Dinge, so oder so

 

Die Dinge der Woche (12. Dezember 2004)
  

  Gewalt und sexuelle Umtriebigkeit des Mannes gelten seit je als ein Movens der menschlichen Entwicklung. Schon in der Frühzeit zwickte es jeden Mann in den Lenden, wenn er daran dachte, das nur ein Steinwurf weit die schönsten Frauen für andere Männer Eintopf kochten und ihnen das Kopfkissen aufschüttelten. Mancher beneiderter Nachbar sah sich morgens mit zertrümmerten Schädel aufwachen. Und die Frau wechselte - nicht faul - den Besitzer. Heute ist das anders. Um eine Frau zu erobern, bedarf es keines Steinwurfs mehr. Oft reicht eine geschmeidig formulierte SMS. Doch für viele Männer ist dieses Vorgehen ungewohnt, weil ihre an Brutalität gewohnten Hände den Umgang mit den mikroskopisch kleinen Telefontasten verweigern. Zehntausende von Ratenkäufen, Kriege und ausserehelichen Affären wurden durch solche verirrten SMS-Mails bereits entfesselt.

  Deshalb würden viele Männer gerne in archaischen Riten zurückfallen, wieder Steine werfen und Nebenbuhlern den Schädel zertrümmern. Sie dürfen das aber nur im Privatfernsehen und in der Vorweihnachtszeit. Vor dem Fest streifen sie mit ihren Kindern durch Spielzeugläden und streicheln zärtlich über Plastikpanzer und Maschinenpistolen. Im Lichterglanz der Wurstbuden verschaffen sie sich mit wuchtigen Ellbogenstössen Platz und wischen sich, wenn ihr Gegner wund auf dem Boden liegt, zufrieden die klebrigen Reste von Glühwein aus dem Bart.

  Natürlich gab es immer wieder Frauenrechtlerinnen, Pfarrer und Vegetarier, die dieses Verhalten als primitiv, ja anstössig empfinden. Dem wurde bisher von wissenschaftlicher Seite entgegengehalten, dass rauschhafter Eskapismus und erotische Entladung nun mal die von der Natur vorgegebenen Fixpunkte der maskulinen Existenz sind.
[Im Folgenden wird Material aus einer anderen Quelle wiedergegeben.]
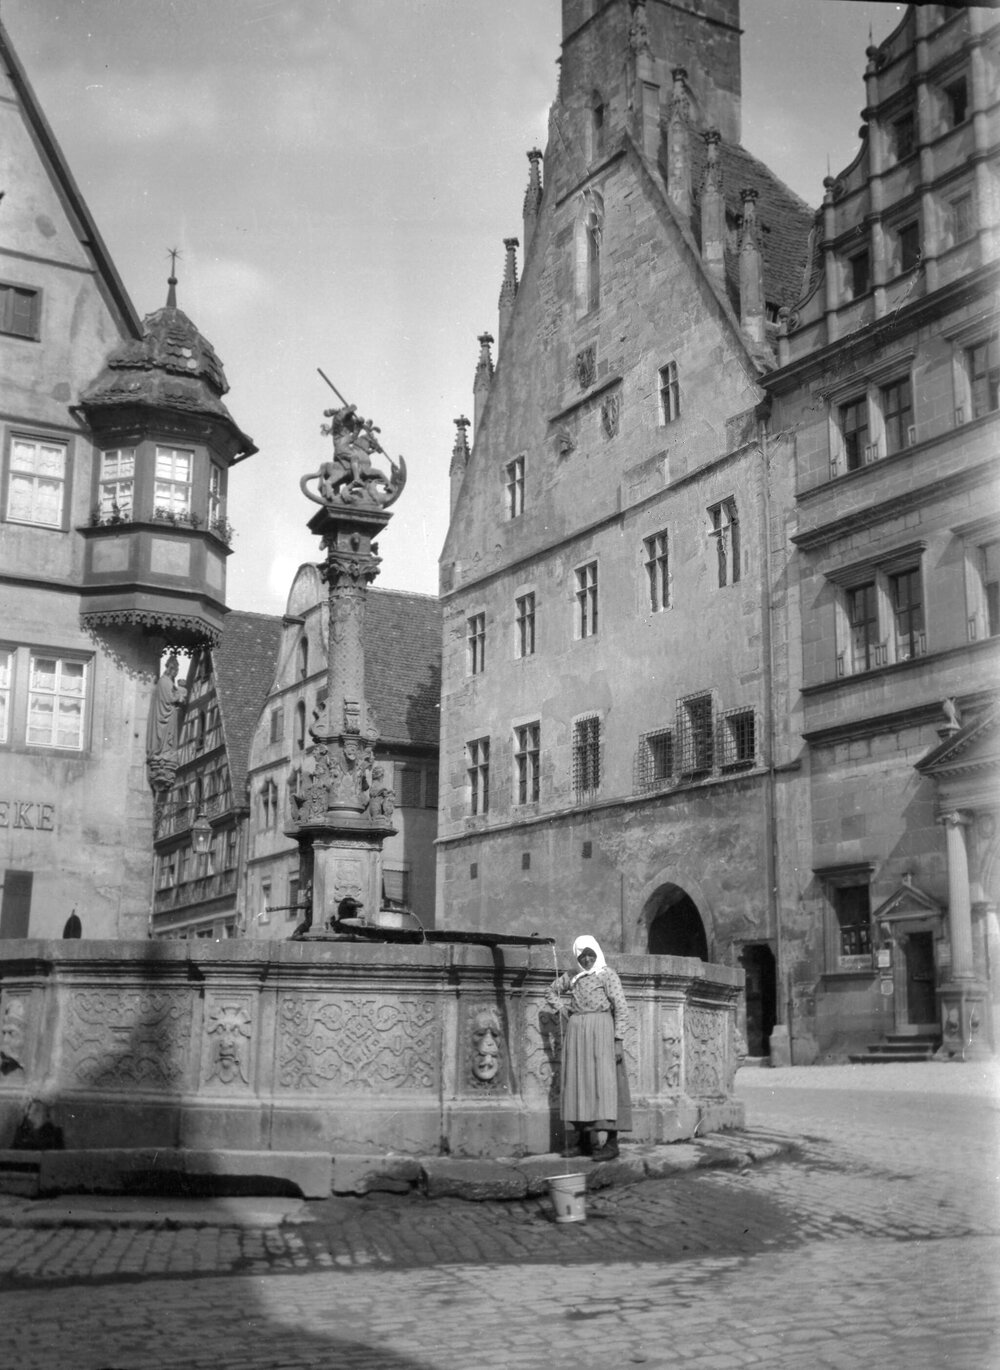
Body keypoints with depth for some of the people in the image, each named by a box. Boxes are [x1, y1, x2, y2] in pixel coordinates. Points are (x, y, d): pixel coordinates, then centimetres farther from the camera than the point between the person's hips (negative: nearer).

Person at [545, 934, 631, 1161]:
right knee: (578, 1082, 4)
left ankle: (611, 1142, -14)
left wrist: (618, 1040, -13)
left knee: (604, 1081, -11)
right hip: (576, 1032, 6)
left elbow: (621, 1008, -6)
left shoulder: (607, 975, 0)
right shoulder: (573, 979, 15)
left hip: (600, 1031, -6)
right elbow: (551, 992, 32)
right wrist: (560, 1006, 11)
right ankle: (585, 1141, 10)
  Doch dieser Theorie ist jetzt endgültig der Boden entzogen worden. Seit der vergangenen Woche nähmlich tummeln sich im Münsteraner Zoo einige Meerschweinchen aus Bolivien. Münstersche MeerschweinchenDas "münstersche Meerschweinchen" unterscheide sich in seiner monogamen Lebensweise von allen anderen, erklärte Professor Norbert Sachser, Leiter der Abteilung für Verhaltensbiologie. Monogam! Sie haben richtig gehört. Bei keiner anderen der bislang 14 bekannten Meerschweinchenarten lebe ein Tier mit nur einem Partner zusammen. Im Gegenteil: SIe schwärmten aus, baggerten, rauchten und tranken, was das Zeug hält. Bei den neuen Kleinnagern aus Südamerika dagegen "spielten die Väter mit ihren Jungen, statt aggressiv auf sie zu reagieren", so Sachser. Ausserdem essen sie Gräser. Im Gespräch mit unserer Wissenschaftsredaktion zeigten sich die Meerschweinchen sichtlich beeindruckt von der Anteilnahme der Bevölkerung an ihrer Herkunft. Zugleich betonten sie, bisweilen durchaus ein Steak und ein Glas Rotwein zu geniessen.
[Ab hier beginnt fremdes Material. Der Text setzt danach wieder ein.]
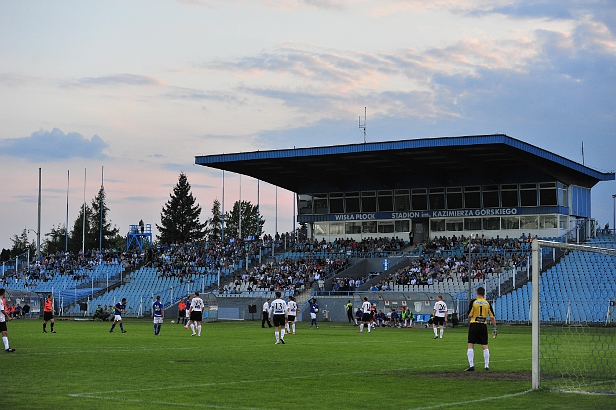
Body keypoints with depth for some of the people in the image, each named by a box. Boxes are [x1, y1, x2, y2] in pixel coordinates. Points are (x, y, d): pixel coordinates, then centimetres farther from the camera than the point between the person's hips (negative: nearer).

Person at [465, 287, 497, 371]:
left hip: (474, 325, -2)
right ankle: (486, 365, 10)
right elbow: (492, 317, 3)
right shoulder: (487, 303, 2)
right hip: (483, 326, 2)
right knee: (485, 346, 9)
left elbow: (469, 315, -4)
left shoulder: (473, 302, -5)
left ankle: (471, 365, -7)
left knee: (471, 345, 1)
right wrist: (495, 328, 10)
  Eines ist klar: Die Entdeckung der münsterschen Meerschweinchen kommt einer Sensation gleich. Denn je grösser ein Säugetier ist, desto geringer ist die Wahrscheinlichkeit der Entdeckung einer neuen Art. So sind seit vielen Jahren keine neuen Männer mehr entdeckt worden. Unsere Wissenschaftsredaktion hat jedoch bereits einen Flug nach Bolivien gebucht. Gerüchten zufolge betätigen sich die Männer einer indigenen Art dort beim Geschirrspülen, während die Frauen auf die Weihnachtsmärkte gehen.